─── RECORDS TO PROCESS ───
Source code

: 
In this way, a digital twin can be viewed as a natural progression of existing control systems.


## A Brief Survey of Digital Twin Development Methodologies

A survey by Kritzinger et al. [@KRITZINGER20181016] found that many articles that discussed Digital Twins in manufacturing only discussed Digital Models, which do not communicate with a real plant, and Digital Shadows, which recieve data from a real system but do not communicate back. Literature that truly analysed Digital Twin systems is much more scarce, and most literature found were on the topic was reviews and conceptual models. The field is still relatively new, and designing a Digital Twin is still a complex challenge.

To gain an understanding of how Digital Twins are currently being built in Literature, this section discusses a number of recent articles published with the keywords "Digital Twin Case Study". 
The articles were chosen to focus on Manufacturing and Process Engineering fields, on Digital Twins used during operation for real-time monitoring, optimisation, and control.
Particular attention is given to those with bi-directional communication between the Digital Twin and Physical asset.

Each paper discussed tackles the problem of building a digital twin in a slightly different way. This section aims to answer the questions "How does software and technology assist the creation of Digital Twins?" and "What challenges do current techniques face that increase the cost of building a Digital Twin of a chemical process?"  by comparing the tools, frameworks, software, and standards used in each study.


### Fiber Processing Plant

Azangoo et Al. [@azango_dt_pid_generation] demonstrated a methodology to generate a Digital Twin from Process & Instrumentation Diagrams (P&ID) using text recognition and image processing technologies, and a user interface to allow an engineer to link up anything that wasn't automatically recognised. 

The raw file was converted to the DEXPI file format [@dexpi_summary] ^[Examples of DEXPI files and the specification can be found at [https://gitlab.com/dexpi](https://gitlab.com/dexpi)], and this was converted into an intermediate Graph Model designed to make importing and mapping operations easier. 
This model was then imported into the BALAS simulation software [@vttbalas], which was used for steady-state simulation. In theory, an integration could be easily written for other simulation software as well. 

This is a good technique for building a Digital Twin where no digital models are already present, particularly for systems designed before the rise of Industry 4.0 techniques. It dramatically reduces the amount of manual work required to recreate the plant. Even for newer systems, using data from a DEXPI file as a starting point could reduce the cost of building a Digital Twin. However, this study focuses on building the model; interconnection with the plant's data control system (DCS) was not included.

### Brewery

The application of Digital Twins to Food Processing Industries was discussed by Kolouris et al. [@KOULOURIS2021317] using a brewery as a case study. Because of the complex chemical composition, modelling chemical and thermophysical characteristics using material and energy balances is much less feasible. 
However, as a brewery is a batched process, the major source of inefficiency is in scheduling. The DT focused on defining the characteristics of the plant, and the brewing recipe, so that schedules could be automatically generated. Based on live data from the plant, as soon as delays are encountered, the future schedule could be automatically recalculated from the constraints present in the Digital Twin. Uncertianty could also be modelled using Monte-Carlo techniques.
───
─── RECORDS TO PROCESS ───
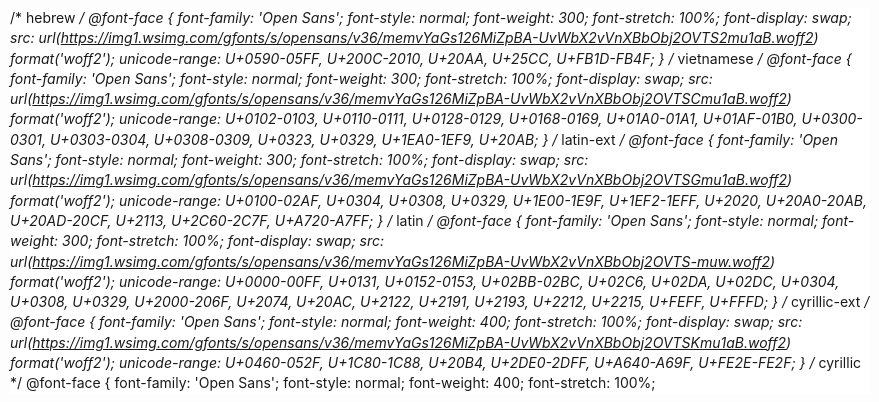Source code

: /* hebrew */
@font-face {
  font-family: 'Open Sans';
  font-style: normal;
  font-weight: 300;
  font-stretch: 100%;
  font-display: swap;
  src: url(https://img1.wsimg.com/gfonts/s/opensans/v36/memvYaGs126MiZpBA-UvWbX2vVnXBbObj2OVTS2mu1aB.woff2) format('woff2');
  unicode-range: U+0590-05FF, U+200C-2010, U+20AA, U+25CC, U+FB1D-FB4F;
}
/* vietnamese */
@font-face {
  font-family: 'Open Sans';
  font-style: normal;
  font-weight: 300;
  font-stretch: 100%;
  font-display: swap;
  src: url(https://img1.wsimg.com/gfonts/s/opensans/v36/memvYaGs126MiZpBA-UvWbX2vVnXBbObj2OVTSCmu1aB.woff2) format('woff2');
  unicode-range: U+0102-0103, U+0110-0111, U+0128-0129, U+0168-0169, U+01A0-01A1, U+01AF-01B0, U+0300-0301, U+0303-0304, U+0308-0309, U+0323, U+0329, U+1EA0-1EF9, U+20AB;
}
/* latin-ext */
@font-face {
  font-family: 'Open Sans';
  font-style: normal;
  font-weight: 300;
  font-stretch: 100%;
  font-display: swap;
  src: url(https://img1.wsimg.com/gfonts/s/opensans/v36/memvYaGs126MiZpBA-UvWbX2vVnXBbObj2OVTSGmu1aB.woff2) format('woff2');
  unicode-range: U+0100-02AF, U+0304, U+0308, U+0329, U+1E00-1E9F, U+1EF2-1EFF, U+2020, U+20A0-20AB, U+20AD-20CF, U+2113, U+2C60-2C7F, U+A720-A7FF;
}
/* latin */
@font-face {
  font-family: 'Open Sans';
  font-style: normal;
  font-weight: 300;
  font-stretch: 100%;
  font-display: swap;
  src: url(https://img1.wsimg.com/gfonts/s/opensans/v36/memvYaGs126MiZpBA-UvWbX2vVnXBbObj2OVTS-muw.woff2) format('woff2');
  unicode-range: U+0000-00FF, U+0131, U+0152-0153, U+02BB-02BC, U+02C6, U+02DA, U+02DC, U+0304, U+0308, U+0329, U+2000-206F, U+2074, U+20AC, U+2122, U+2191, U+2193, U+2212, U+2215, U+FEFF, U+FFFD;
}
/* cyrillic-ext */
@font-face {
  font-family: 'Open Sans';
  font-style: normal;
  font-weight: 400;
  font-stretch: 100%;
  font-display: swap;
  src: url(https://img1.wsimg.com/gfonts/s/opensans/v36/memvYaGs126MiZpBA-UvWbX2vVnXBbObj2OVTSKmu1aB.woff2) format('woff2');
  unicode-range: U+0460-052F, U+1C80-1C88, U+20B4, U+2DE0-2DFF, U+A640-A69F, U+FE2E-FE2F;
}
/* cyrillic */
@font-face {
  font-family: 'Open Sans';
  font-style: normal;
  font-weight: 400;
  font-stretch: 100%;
───
─── RECORDS TO PROCESS ───
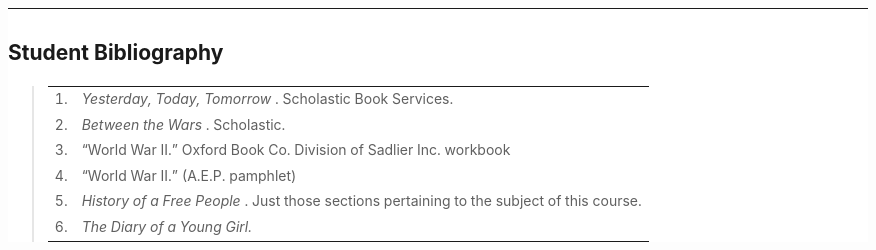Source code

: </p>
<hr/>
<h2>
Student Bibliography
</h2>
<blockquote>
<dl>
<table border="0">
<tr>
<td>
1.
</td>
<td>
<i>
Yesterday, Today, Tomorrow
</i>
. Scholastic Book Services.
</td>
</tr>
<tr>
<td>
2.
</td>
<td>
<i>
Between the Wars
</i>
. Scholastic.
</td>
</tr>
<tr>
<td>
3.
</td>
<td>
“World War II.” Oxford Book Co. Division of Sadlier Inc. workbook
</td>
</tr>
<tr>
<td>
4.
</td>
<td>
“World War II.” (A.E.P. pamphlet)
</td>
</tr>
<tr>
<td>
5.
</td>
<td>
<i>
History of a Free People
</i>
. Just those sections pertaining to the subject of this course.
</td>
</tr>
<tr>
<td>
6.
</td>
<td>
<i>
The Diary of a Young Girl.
───
• YOUR TASK: Give the lines that begin at the one containing "A survey by" and end after the one containing "Particular attention is" as a numbered list, with blank lines left out.

• TASK ANSWER:
1. A survey by Kritzinger et al. [@KRITZINGER20181016] found that many articles that discussed Digital Twins in manufacturing only discussed Digital Models, which do not communicate with a real plant, and Digital Shadows, which recieve data from a real system but do not communicate back. Literature that truly analysed Digital Twin systems is much more scarce, and most literature found were on the topic was reviews and conceptual models. The field is still relatively new, and designing a Digital Twin is still a complex challenge.
2. To gain an understanding of how Digital Twins are currently being built in Literature, this section discusses a number of recent articles published with the keywords "Digital Twin Case Study". 
3. The articles were chosen to focus on Manufacturing and Process Engineering fields, on Digital Twins used during operation for real-time monitoring, optimisation, and control.
4. Particular attention is given to those with bi-directional communication between the Digital Twin and Physical asset.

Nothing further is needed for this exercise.